EXTRACTED TEXT:
<<<<
# Poincaré duality for currents and non-closed forms

In page 8 of Quantization of Higher Abelian Gauge Theory in Generalized Differential Cohomology by Szabo, the author claims that Poincaré duality holds for non-closed forms as long as the other form (pairing with the former one) is distributional, i.e., it's a de Rham current.

Let me be more precise. Let $X$ be a manifold of dimension $n$. Given a de Rham current of compact support $j_e \in H^m_{dR, c} (X)$ that is exact in $H^m_{dR} (X)$ (I don't think this exactness part is relevant, anyway …), the author claims that there exists a homology class $[W_e] \in H_{m - n} (X, \mathbb{R})$ such that $$\int_X a \wedge j_e = \int_{W_e} a$$ for every $a \in \Omega^{n - m} (X)$.

This fact is indeed need in the paper I mentioned since in page 6 he uses this property (without mentioning it previously) to deduce Dirac charge quantization condition from $\exp (-\int_X A\wedge j_e) = \exp (-\int_{W_e} A)$ for possibly non-closed $A$.

I would like a proof or a reference for this fact about currents (mentioned above)
>>>>
MATERIAL SHOWN:
<<<<
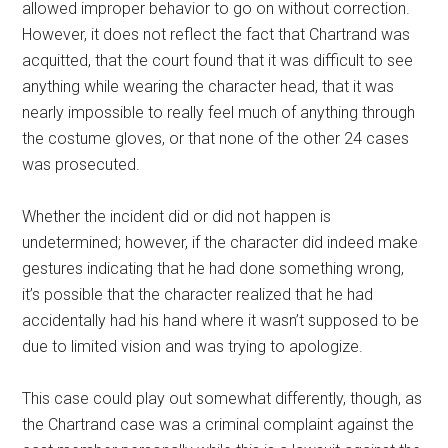
allowed improper behavior to go on without correction.
However, it does not reflect the fact that Chartrand was
acquitted, that the court found that it was difficult to see
anything while wearing the character head, that it was
nearly impossible to really feel much of anything through
the costume gloves, or that none of the other 24 cases
was prosecuted.
Whether the incident did or did not happen is
undetermined; however, if the character did indeed make
gestures indicating that he had done something wrong,
it’s possible that the character realized that he had
accidentally had his hand where it wasn’t supposed to be
due to limited vision and was trying to apologize.
This case could play out somewhat differently, though, as
the Chartrand case was a criminal complaint against the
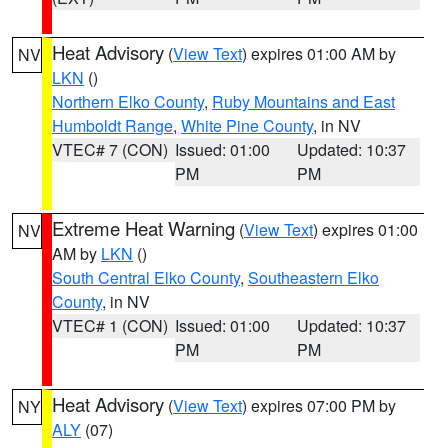
Heat Advisory
(
View Text
) expires 01:00 AM by
NV
LKN
()
Northern Elko County
,
Ruby Mountains and East
Humboldt Range
,
White Pine County
, in NV
VTEC# 7 (CON)
Issued: 01:00
Updated: 10:37
PM
PM
Extreme Heat Warning
(
View Text
) expires 01:00
NV
AM by
LKN
()
South Central Elko County
,
Southeastern Elko
County
, in NV
VTEC# 1 (CON)
Issued: 01:00
Updated: 10:37
PM
PM
Heat Advisory
(
View Text
) expires 07:00 PM by
NY
ALY
(07)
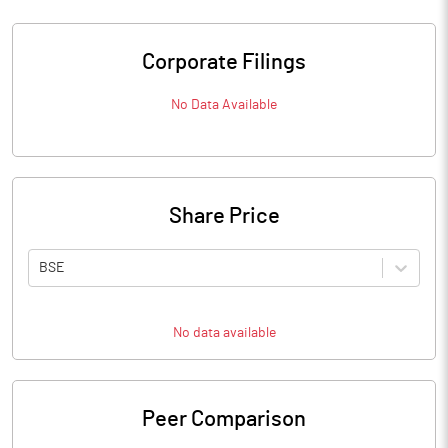
Corporate Filings
No Data Available
Share Price
BSE
No data available
Peer Comparison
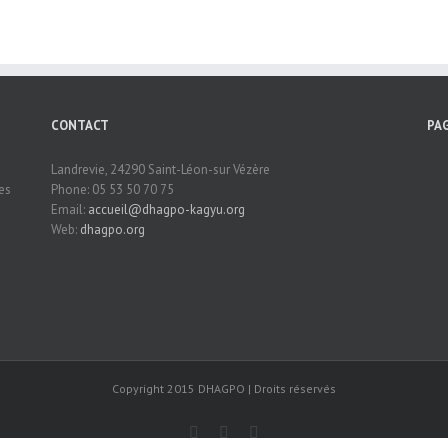
CONTACT
PA
Landrevie, 24290 Saint-Léon-sur Vézère
es
Phone: 05 53 50 70 75
Email:
accueil@dhagpo-kagyu.org
Web:
dhagpo.org
Copyright 2015 DHAGPO | Droits réservés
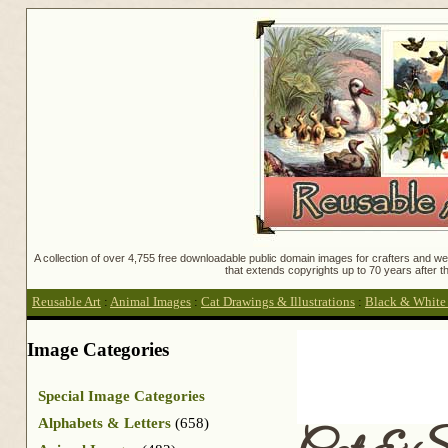
A collection of over 4,755 free downloadable public domain images for crafters and web
that extends copyrights up to 70 years after th
Reusable Art
:
Animal Images
:
Cat Drawings & Illustrations
:
Black & White C
Image Categories
Special Image Categories
Alphabets & Letters
(658)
>>>>
WHAT TO WORK ON:
a: Rewrite the stretch of the post on Poincaré duality from "This fact is" through "currents (mentioned above)", putting "article" in place of "paper".
b: According to the post on Poincaré duality, on which page of Szabo's paper is the property used to deduce the Dirac charge quantization condition?
c: In the post on Poincaré duality, why does the writer say the claimed fact about currents is needed in Szabo's paper?
The listing comes from a different source than the post on Poincaré duality.

PER-TASK OUTPUTS:
a:
This fact is indeed need in the article I mentioned since in page 6 he uses this property (without mentioning it previously) to deduce Dirac charge quantization condition from $\exp (-\int_X A\wedge j_e) = \exp (-\int_{W_e} A)$ for possibly non-closed $A$.

I would like a proof or a reference for this fact about currents (mentioned above)

b: Page 6.

c: On page 6, Szabo uses this property without mentioning it earlier. He uses it to deduce the Dirac charge quantization condition from $\exp (-\int_X A\wedge j_e) = \exp (-\int_{W_e} A)$ for possibly non-closed $A$.